Hola a todos y a todas. Supongo que como buenos aficionados a este deporte, alguna vez os hayáis preguntado el proceso que lleva a un niño a pasar de jugar en el patio de su colegio, a hacerlo en estas ligas de renombre.
Lo primero y más importante, y también bastante lógico: te tiene que gustar mucho el deporte de la canasta. Pensad que, jugar al baloncesto, no se puede realizar de forma mecánica, sin ganas, como (por desgracia) sí es posible ejecutar otras ocupaciones, sino que hay que ponerle mucha ilusión y pasión. Y claro, juntar estos adjetivos sin que estén sustentados sobre la base de la motivación y el disfrute es una mala receta.
Lo siguiente es tener una mentalidad de trabajo. Ninguna capacidad se desarrolla sólo con talento. Hace falta dedicarle tiempo. Y en ese tiempo, dedicarle intensidad y concentración para que el entrenamiento no sea en vano. Lo cual será mucho más fácil si el primer requisito se cumple. Aquí hay que añadir también esfuerzo, sufrimiento y superación. Palabras a priori un poco grandes y que asustan, pero que acaban convirtiéndose en buenas amigas.
Otro consejo interesante es aprovechar el verano. Es en este tiempo cuando puedes trabajar sobre aspectos que más nos cuestan y que, por diversas razones, no es fácil entrenar durante el año. En mi caso, me he dedicado en estos pasados meses estivales a un trabajo sobre todo físico con un preparador amigo mío. Además de detalles técnicos del juego en los que no entraré para no aburriros.
Todo esto implica estar dispuesto a renunciar a algunas cosas. Toda elección en la vida lleva consigo el hecho de dejar de realizar alguna otra cosa. Ese viaje con amigos que me coincidió con un partido, aquel cumple de esa chica al que no pude ir porque entrenaba… Pero no pasa nada. La sensación posterior es parecida a cuando estudias mucho para un examen, y luego éste te sale bien y apruebas. Algo así como el deber cumplido, orgullo de uno mismo, o simplemente satisfacción personal.

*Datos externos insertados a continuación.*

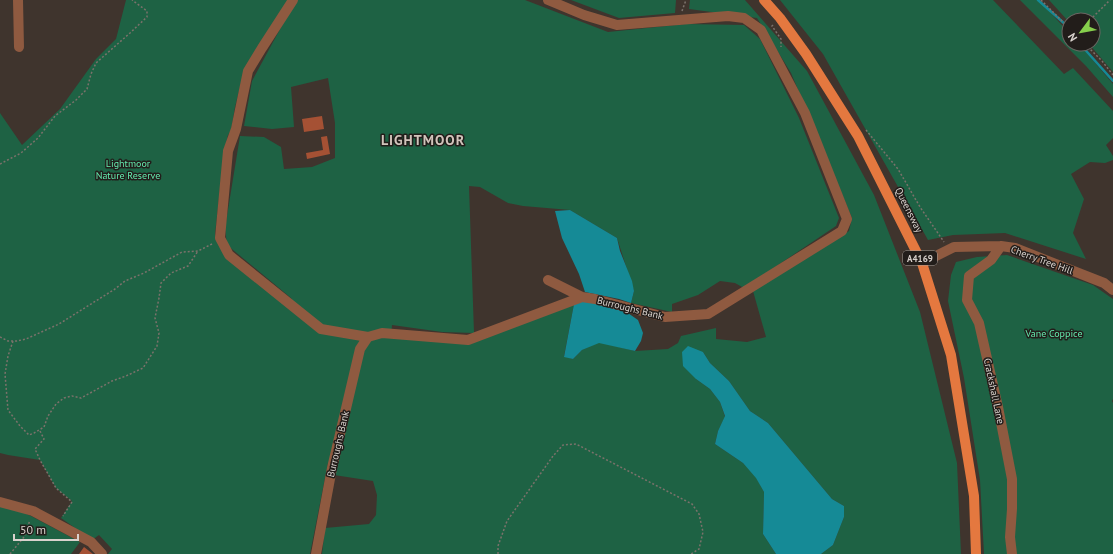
<svg xmlns="http://www.w3.org/2000/svg" width="1113" height="554" viewBox="0 0 1113 554" font-family="'PT Sans',sans-serif">
  <rect width="100%" height="100%" fill="#3f342d"/>
  <!-- green -->
  <path fill="#1e6244" d="M126,0H289L241,83L235,107L231,131L228,135L224,152L215,234L228,260L299,313L291,298L227,245L225,228L240,136L264,137L281,147L284,169L312,167L335,158V123L328,78L291,87L294,127L272,129L244,126L252,81L286,18L298,0H525L608,32L686,24L744,25L760,39L799,118L839,218L836,226L744,288L735,283L720,281L698,295L672,304V312L631,303L634,291L617,238L570,210L523,206L508,203L480,187L469,186L474,333L442,332L392,325L391,337L466,344L574,304L564,356L573,359L582,350L599,342L635,351L668,349L678,343L681,336L716,328V339L747,342L766,337L753,291L849,231L852,218L791,73L757,18L689,9L690,0H745L807,71L874,195L920,312L957,463L961,554H821L833,545L844,517V506L832,499L768,423L750,411L729,381L710,363L703,352L696,379L710,389L720,402L725,417L718,431L715,444L743,463L756,477L764,492L763,534L776,554H322L325,528L369,524L376,515L377,495L373,481L334,475L328,463L310,554H108L112,549L99,535L92,540L61,518L72,501L56,488L40,460L8,455L0,453V113L22,145L60,109L96,59L116,39Z
    M571,0H676L675,13L619,18Z
    M780,0H993L1064,74L1073,68L1113,111V138L1106,145L1113,156V160L1105,163L1090,162L1071,174L1084,199L1073,233L1086,259L1005,233L953,235L928,240L823,54Z
    M1020,0H1039L1069,33V44H1079L1113,84V97L1086,66Z
    M1049,0H1113V72L1089,44H1093V20H1069V22Z
    M1007,255L1093,285L1113,299V399L1112,401L1113,403V554H984L980,480L964,378L948,301L951,275L956,262L977,257Z
    M0,502L31,516L80,542L71,554H0Z"/>
  <!-- water -->
  <path fill="#158a96" d="M570,210L617,238L620,251L632,281L634,291L631,303L619,299L585,292L579,274L562,238L555,211Z
    M582,301H589L625,311L638,320L643,333L641,341L635,351L599,343L582,350L573,359L564,357L574,304Z
    M688,346L703,352L710,363L729,381L750,411L768,423L832,499L844,506V517L833,545L821,554H776L763,534L764,492L756,478L743,463L715,444L718,431L725,416L720,402L710,389L696,379L683,366L682,352Z"/>
  <g fill="none" stroke-linecap="round" stroke-linejoin="round">
    <!-- stream -->
    <path stroke="#158a96" stroke-width="2.5" d="M1038,0L1066,25L1069,29
      M1080,44L1113,81"/>
  </g>
  <!-- building -->
  <path fill="#a55134" d="M322,116L324,129L304,132L302,119Z
    M327,136L330,154L307,159L306,153L323,150L321,137Z
    M84,547L93,554H79Z"/>
  <g fill="none" stroke-linecap="round" stroke-linejoin="round">
    <!-- path -->
    <path stroke="#7b726b" stroke-width="1.5" stroke-dasharray="2 2" stroke-linecap="butt" d="M1041,0L1069,28
      M682,11L686,0
      M1090,20L1110,0
      M773,25L772,26L781,39V47
      M1085,44L1102,61L1113,75
      M866,130L898,169L920,207L944,242
      M0,164L21,153L38,138L55,116L76,100L87,89L91,74L96,63L130,33L147,17V11L132,0
      M0,337L8,341H17L26,339L59,324L115,289L125,281L144,273L182,252L198,251L212,244
      M13,341L8,356L5,374L8,410L20,426L29,435L34,433L44,427L48,416L56,404L64,398L72,396L81,398L112,381L126,376L143,368L157,346L159,333L155,318L159,298L161,283L171,273L188,266L198,251
      M40,431L44,439L35,449L40,460L56,488L72,502L63,516
      M10,554L24,537L30,520
      M498,554V546L507,521L553,456L563,445L576,444L692,504L699,514L703,532L699,549L691,554"/>
    <!-- minor -->
    <path stroke="#8f5a40" stroke-width="10" d="M18,0L19,47
      M293,0L262,48L248,71L236,129L228,151L220,238L229,255L321,329L368,337
      M1001,246L991,260L969,276L967,300L979,323L998,407L1012,479V509L1010,537L1012,554
      M922,263L954,247L1001,246L1015,248L1104,283L1113,290
      M548,280L582,297
      M0,502L33,511L91,542L102,554
      M316,554L332,468L360,349L368,337L382,333L468,340L582,297L595,299L665,317L708,314L842,231L847,219L805,113L761,30L744,18L728,16L617,25L584,15L548,0"/>
    <!-- major -->
    <path stroke="#e4783f" stroke-width="10" d="M764,0L780,18L806,54L858,136L922,263L951,355L974,496L976,554"/>
  </g>
  <g text-anchor="middle" dominant-baseline="central" stroke-width="3" stroke-linejoin="round" paint-order="stroke">
    <!-- shield labels -->
    <rect fill="#221d1a" stroke="#a29c97" stroke-width="1" x="903" y="251" width="34" height="14" rx="3"/>
    <g font-size="9" font-weight="bold" fill="#d9d2cd">
      <text x="920" y="258">A4169</text>
    </g>
    <!-- park labels -->
    <g font-size="10" fill="#64ecaf" stroke="#221d1a">
      <text x="128" y="163">Lightmoor<tspan x="128" dy="12">Nature Reserve</tspan></text>
      <text x="1054" y="333">Vane Coppice</text>
    </g>
    <!-- street labels -->
    <g font-size="10" fill="#d9d2cd" stroke="#221d1a">
      <text transform="translate(909 210) rotate(63)">Queensway</text>
      <text transform="translate(1042 260) rotate(20)">Cherry Tree Hill</text>
      <text transform="translate(630 308) rotate(14)">Burroughs Bank</text>
      <text transform="translate(994 391) rotate(78)">Crackshall Lane</text>
      <text transform="translate(338 444) rotate(-77)">Burroughs Bank</text>
    </g>
    <!-- district labels -->
    <g font-size="14" font-weight="bold" letter-spacing="1" fill="#d1c4bb" stroke="#221d1a">
      <text x="423" y="140">LIGHTMOOR</text>
    </g>
  </g>
  <!-- north arrow -->
  <g transform="translate(1081 32) rotate(238)"><circle r="19" fill="#221d1a" stroke="#6b6562"/>
  <path d="M0-3L7 15L0 10L-7 15Z" fill="#86cf4c"/>
  <text y="-6" font-size="11" font-weight="bold" text-anchor="middle" fill="#d9d2cd">N</text>
  </g>
  <!-- scale -->
  <path d="M14 534v6h64v-6" fill="none" stroke="#d9d2cd" stroke-width="2"/>
  <text x="20" y="534" font-size="12" fill="#d9d2cd" stroke="#221d1a" stroke-width="3" paint-order="stroke">50 m</text>
</svg>
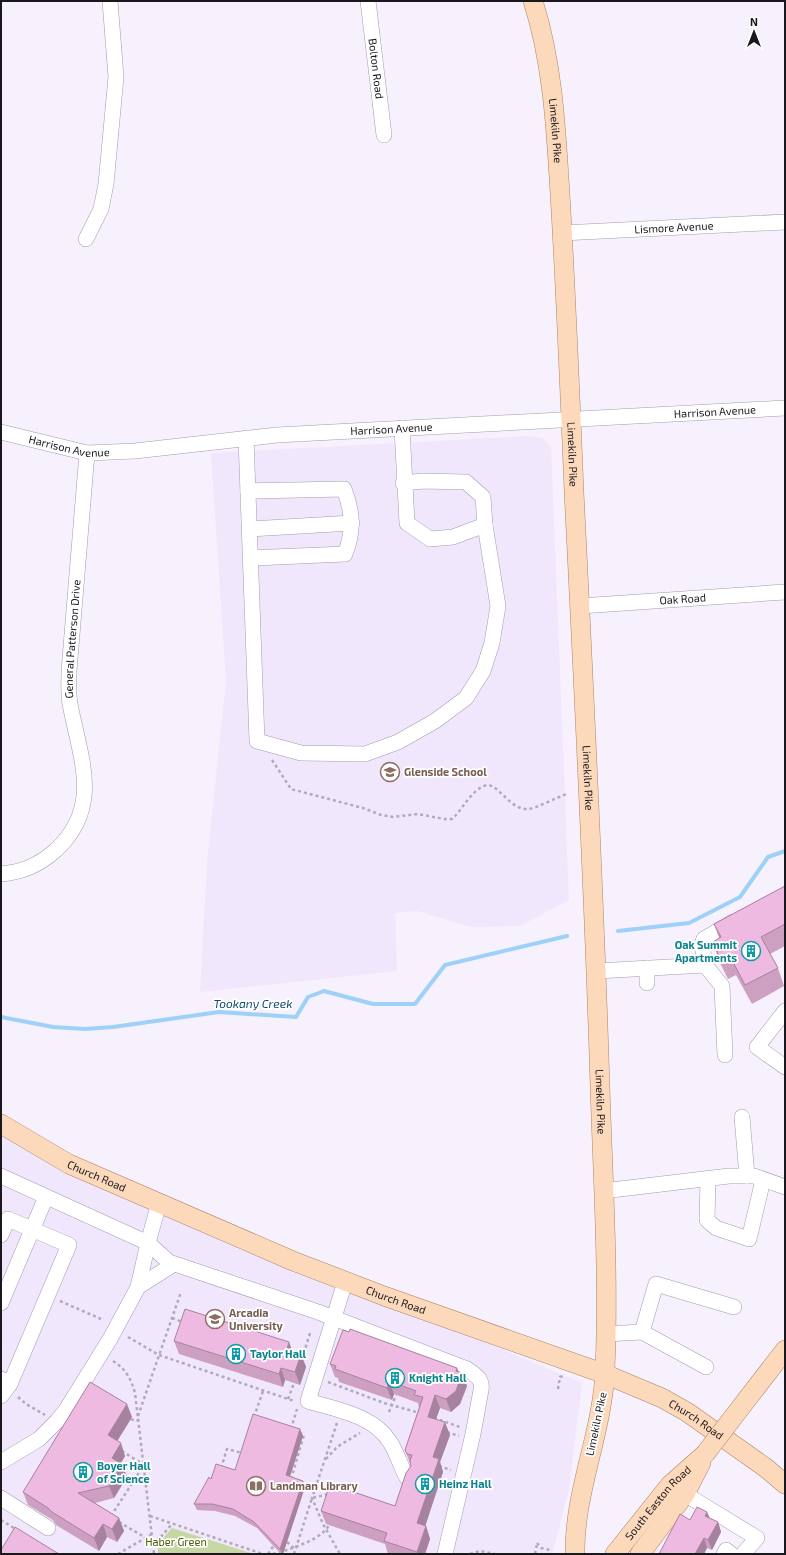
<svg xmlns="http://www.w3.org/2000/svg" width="786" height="1555" font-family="'Exo 2',sans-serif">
<rect width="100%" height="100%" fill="#f6f1fd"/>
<g fill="#f0e7fc">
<polygon points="529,436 543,438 551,447 569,900 520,926 471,927 417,911 395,913 397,971 200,992 207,863 226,681 211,453"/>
<polygon points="1,1125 293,1261 582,1383 568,1494 552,1554 1,1554"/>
</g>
<polygon fill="#c7d7a4" points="172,1528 254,1554 158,1554 158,1544"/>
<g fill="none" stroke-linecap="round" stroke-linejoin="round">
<g stroke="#9dd1f8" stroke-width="4">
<polyline points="618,931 689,923 740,897 768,857 785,851"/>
<polyline points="1,1017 53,1027 85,1029 113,1027 219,1012 296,1017 308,997 324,991 373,1004 415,1004 445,965 567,936"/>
</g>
<defs>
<g id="minor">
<path id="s1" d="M368 1 384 135"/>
<path id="s2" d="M562 233 785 222"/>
<polyline points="86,239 101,209 106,184 116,77 110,1"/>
<polyline points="402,428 407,523 430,539 453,537 485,525 483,497 466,482 423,481 403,483"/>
<path id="s3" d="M1 432 87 453 135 451 277 435 785 408"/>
<polyline points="246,438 257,741 301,753 365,754 398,742 435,721 466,698 483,671 492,643 498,606 485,525"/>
<path d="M248 491 344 489C353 512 354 531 345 554L251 558"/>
<polyline points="250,529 352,523"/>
<path id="s4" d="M580 606 785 592"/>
<path id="s5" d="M1 874C23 872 39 865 56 850 103 806 80 758 70 704 68 693 69 682 69 671L87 453"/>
<polyline points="647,968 647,983"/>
<polyline points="597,971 705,965"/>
<polyline points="785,1011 757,1047 785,1067"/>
<polyline points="725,1055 722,986 705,965 702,944 704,939 733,922"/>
<polyline points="742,1117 747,1176"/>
<polyline points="1,1176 148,1243 159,1203"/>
<polyline points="708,1179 707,1220 716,1228 749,1239 763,1180"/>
<polyline points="603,1191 729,1176 754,1176 785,1187"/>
<polyline points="1,1235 8,1219 69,1245 10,1384 1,1379"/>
<path d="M148 1243 169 1262 318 1312 467 1369C476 1375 483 1379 481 1390L473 1434 445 1554"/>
<path d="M345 1282 308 1401C337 1410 373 1415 390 1442 397 1453 401 1467 407 1478"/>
<polyline points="138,1287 174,1264"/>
<polyline points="1,1303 46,1197"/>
<polyline points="642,1332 706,1367"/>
<polyline points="606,1334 642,1332 656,1284 734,1307"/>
<polyline points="1,1396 10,1384"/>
<polyline points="1,1462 39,1439 57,1421 66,1410 110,1339 138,1287 148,1243"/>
<polyline points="685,1494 757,1538 743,1554"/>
<polyline points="1,1498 48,1528"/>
<polyline points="724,1554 726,1550 731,1554"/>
</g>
<g id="major">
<path id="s6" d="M533 1C553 64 556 129 560 194 566 293 570 393 574 492 584 690 594 888 600 1087 603 1181 609 1275 605 1369 603 1432 574 1491 575 1554"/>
<path id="s7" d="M1 1124 69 1164 293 1261 384 1296 605 1374 662 1398 687 1412 766 1468 785 1484"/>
<polyline points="731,1420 785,1350"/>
<path id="s8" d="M615 1554 670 1485 705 1454"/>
<polyline points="640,1554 685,1494 701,1463"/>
</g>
</defs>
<use href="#minor" stroke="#a39bad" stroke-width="16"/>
<use href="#major" stroke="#ac8466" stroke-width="20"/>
<g stroke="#b0acb6" stroke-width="2.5" stroke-dasharray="3 3" stroke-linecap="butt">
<path d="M272 760 291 789 363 808 381 815 393 817 418 814 444 819H452C463 809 470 792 484 786 497 780 508 809 527 809 536 809 557 797 567 794"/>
<polyline points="60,1301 101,1319"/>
<polyline points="172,1318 183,1322"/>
<polyline points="128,1337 159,1355 294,1401"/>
<polyline points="302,1359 310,1333"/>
<path d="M113 1361C126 1369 131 1379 135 1393L154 1554"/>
<polyline points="328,1382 384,1403 420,1413"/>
<polyline points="558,1389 560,1377 563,1376"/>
<polyline points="18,1397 26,1404 45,1415"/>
<polyline points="288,1399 294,1383"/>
<polyline points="389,1412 396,1395"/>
<polyline points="138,1416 181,1292"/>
<polyline points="254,1417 263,1391"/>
<polyline points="434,1418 460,1427"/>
<polyline points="131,1419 135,1421 139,1420"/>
<polyline points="337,1423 312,1498 323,1524 340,1554"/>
<polyline points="291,1429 297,1409"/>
<polyline points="447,1432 459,1436"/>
<polyline points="326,1459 337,1447 360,1433"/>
<polyline points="439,1466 451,1470"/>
<polyline points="221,1468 227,1449 242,1453"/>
<polyline points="291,1479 304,1435 300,1433"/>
<polyline points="111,1516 144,1465 122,1451"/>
<polyline points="150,1516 263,1554"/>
<polyline points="1,1520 17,1530"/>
<polyline points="119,1522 146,1538"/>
<polyline points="287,1542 294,1548"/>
<polyline points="537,1543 541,1548 550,1550"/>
<polyline points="153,1546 172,1524"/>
<polyline points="118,1554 152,1534"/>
<polyline points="268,1554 274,1545"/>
<path d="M273 1554C288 1550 322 1540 329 1525"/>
<polyline points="294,1554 312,1498 329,1494"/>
<polyline points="470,1554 480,1551 495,1554"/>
<polyline points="535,1554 537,1544"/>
</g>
<use href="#minor" stroke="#fff" stroke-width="15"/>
<use href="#major" stroke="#fdd9bb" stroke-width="19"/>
<defs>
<polyline id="major-bridge" points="705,1454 731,1420"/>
</defs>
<use href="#major-bridge" stroke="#ac8466" stroke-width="20" stroke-linecap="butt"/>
<use href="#major-bridge" stroke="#fdd9bb" stroke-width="19"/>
</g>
<g fill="#cda0c2">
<polygon points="785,886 785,946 770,954 778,968 784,986 752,1004 736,975 728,979 719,961 713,942 719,938 714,924"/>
<polygon points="174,1341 292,1351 301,1354 306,1367 300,1385 285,1380 283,1387 179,1354"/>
<polygon points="330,1364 459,1372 462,1373 467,1386 460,1404 451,1412 440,1408 436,1419 450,1435 440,1462 443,1472 425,1526 426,1526 430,1539 425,1554 388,1554 385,1544 326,1524 321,1511 395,1506 411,1466 405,1450 419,1408 418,1403 394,1394 392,1400 339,1382 338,1378 335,1377"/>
<polygon points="132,1417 117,1441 125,1456 121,1463 122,1464 127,1477 114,1498 95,1503 119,1518 124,1531 117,1542 107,1537 99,1551 56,1525 53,1520 28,1505 23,1492"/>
<polygon points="303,1436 290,1477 303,1481 305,1487 283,1554 281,1554 257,1528 235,1516 215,1511 197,1510 194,1504 211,1479 235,1470"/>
<polygon points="707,1512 710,1518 718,1522 721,1532 712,1550 707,1548 704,1554 659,1554"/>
</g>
<g fill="#a7829e">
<polygon points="289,1342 294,1355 287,1349"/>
<polygon points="301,1354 306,1367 300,1385 295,1372"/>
<polygon points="281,1368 285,1380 283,1387 279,1374"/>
<polygon points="457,1368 461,1377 462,1373 467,1386 460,1404 451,1412 446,1399"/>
<polygon points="389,1381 394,1394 392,1400 387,1388"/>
<polygon points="435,1395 440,1408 432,1430 428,1417"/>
<polygon points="127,1404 132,1417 113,1448 108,1435"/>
<polygon points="445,1422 450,1435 440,1462 443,1472 422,1536 417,1523 433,1457"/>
<polygon points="300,1429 303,1436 288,1482 286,1475"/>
<polygon points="121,1443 125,1456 116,1471 112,1458"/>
<polygon points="122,1464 127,1477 114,1498 109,1486"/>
<polygon points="303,1481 305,1487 283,1554 282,1554 280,1549"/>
<polygon points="707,1512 711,1522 705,1516"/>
<polygon points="119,1518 124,1531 117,1542 112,1529"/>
<polygon points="718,1522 721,1532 712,1550 708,1540"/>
<polygon points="103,1524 107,1537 99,1551 94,1538"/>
<polygon points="426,1526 430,1539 425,1554 417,1554 417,1552"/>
<polygon points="704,1538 707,1548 704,1554 695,1554"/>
</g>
<g fill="#eebae1" stroke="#a7829e">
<polygon points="785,886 785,924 761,937 778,968 745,985 730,956 721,960 713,942 721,937 714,924"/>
<polygon points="185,1309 289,1342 287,1349 301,1354 295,1372 281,1368 279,1374 174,1341"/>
<polygon points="350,1329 457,1368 456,1371 462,1373 456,1391 446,1399 435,1395 428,1417 445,1422 433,1457 439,1459 417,1523 426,1526 417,1552 384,1541 387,1533 321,1511 330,1484 395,1506 406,1473 411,1466 410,1461 412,1455 407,1454 405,1450 423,1397 414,1395 416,1391 389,1381 387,1388 335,1369 336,1366 330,1364 343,1330 349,1332"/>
<polygon points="90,1382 127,1404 108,1435 121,1443 112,1458 122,1464 109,1486 78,1493 119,1518 112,1529 103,1524 94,1538 52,1512 48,1508 23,1492"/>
<polygon points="253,1414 300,1429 286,1475 303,1481 280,1549 254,1522 233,1509 212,1504 194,1504 209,1477 211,1479 216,1464 235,1470"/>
<polygon points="697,1507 707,1512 705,1516 718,1522 708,1540 704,1538 695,1554 659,1554 680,1514 690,1520"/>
<polygon points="15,1527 59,1554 1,1554 1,1550"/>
</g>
<defs>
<symbol id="school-ring" viewBox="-11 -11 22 22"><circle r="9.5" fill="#fff" stroke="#8d6e63" stroke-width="1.5"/><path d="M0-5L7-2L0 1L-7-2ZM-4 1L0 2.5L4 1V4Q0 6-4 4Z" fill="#8d6e63"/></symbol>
<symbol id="building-ring" viewBox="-11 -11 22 22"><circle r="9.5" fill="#fff" stroke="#0f9aa8" stroke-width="1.5"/><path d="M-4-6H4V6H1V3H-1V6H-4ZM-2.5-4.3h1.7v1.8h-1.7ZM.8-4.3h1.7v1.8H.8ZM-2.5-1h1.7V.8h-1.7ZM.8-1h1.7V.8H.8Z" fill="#0f9aa8"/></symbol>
<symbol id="university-ring" viewBox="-11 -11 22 22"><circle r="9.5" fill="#fff" stroke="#8d6e63" stroke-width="1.5"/><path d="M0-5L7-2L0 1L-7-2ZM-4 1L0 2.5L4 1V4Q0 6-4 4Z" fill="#8d6e63"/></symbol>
<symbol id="library-ring" viewBox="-11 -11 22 22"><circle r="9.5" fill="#fff" stroke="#8d6e63" stroke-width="1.5"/><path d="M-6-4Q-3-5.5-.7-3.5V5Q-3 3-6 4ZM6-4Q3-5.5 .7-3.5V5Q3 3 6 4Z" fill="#8d6e63"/></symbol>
</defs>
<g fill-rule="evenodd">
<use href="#school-ring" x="379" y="761" width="22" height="22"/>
<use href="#building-ring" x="740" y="940" width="22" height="22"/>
<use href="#university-ring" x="204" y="1308" width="22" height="22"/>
<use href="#building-ring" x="225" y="1343" width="22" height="22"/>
<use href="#building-ring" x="384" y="1367" width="22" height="22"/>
<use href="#building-ring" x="72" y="1461" width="22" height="22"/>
<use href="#building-ring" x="414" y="1473" width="22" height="22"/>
<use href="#library-ring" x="245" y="1475" width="22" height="22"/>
</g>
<g text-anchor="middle" stroke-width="3.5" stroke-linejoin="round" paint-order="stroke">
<g font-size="11" fill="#1a171d" stroke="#fff">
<text dy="4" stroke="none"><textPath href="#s1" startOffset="68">Bolton Road</textPath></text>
<text dy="4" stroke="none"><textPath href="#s6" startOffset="132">Limekiln Pike</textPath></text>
<text dy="4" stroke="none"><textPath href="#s2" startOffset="112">Lismore Avenue</textPath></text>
<text dy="4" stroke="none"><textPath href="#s3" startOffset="718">Harrison Avenue</textPath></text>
<text dy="4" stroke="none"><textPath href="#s3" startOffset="394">Harrison Avenue</textPath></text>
<text dy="4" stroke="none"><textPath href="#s3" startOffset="70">Harrison Avenue</textPath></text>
<text dy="4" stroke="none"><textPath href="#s6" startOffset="456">Limekiln Pike</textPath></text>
<text dy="4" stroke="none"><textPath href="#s4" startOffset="103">Oak Road</textPath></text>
<text dy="4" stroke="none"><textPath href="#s5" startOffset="282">General Patterson Drive</textPath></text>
<text dy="4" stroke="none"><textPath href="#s6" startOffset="780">Limekiln Pike</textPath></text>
<text dy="4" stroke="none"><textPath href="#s6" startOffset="1104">Limekiln Pike</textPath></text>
<text dy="4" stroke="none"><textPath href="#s7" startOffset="109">Church Road</textPath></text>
<text dy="4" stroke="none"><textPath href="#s7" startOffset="433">Church Road</textPath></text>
<text dy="4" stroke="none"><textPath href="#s7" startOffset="757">Church Road</textPath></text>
<text transform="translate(596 1424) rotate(-78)" y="4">Limekiln Pike</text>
<text dy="4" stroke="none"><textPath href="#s8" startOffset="67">South Easton Road</textPath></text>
</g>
<g font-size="11" font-weight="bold" fill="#785e54" stroke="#fff" text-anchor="start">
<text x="404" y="776">Glenside School</text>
<text x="229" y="1317">Arcadia<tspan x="229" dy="13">University</tspan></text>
<text x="270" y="1490">Landman Library</text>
</g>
<g font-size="11" font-weight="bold" fill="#0d838f" stroke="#fff" text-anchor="start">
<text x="737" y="949" text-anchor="end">Oak Summit<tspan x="737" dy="13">Apartments</tspan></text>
<text x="250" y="1358">Taylor Hall</text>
<text x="409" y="1382">Knight Hall</text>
<text x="97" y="1470">Boyer Hall<tspan x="97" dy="13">of Science</tspan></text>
<text x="439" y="1488">Heinz Hall</text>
</g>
<g font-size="11" fill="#4c5f06" stroke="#fff">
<text x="176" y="1546">Haber Green</text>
</g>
<g font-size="12" font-style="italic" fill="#104c71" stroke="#fff">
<text x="253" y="1008">Tookany Creek</text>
</g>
</g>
<rect width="786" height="1555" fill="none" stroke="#1a171d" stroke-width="4"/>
<g transform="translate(754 32)" stroke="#ffffff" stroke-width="3" paint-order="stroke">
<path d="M0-3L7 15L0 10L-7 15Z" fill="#1a171d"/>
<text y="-6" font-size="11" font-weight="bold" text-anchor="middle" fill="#1a171d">N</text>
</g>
</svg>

Por supuesto también está implicada la suerte. Y hablo de ésta en forma de ausencia de lesiones que no frenen tu progresión, de entrar en un grupo con calidad humana donde te encuentres a gusto, de encajar (o aprender a encajar) en la forma de juego del equipo…
Juntando todo esto (seguro que se me olvidan bastantes cosas) se hacen deportistas. Y un pequeño apunte para todos los niños y niñas, adolescentes y demás personal en edad escolar. Se puede ser perfectamente un buen deportista y un buen estudiante. Hay tiempo para todo y, al menos desde mi experiencia, una cosa ayuda (y mucho) a la otra.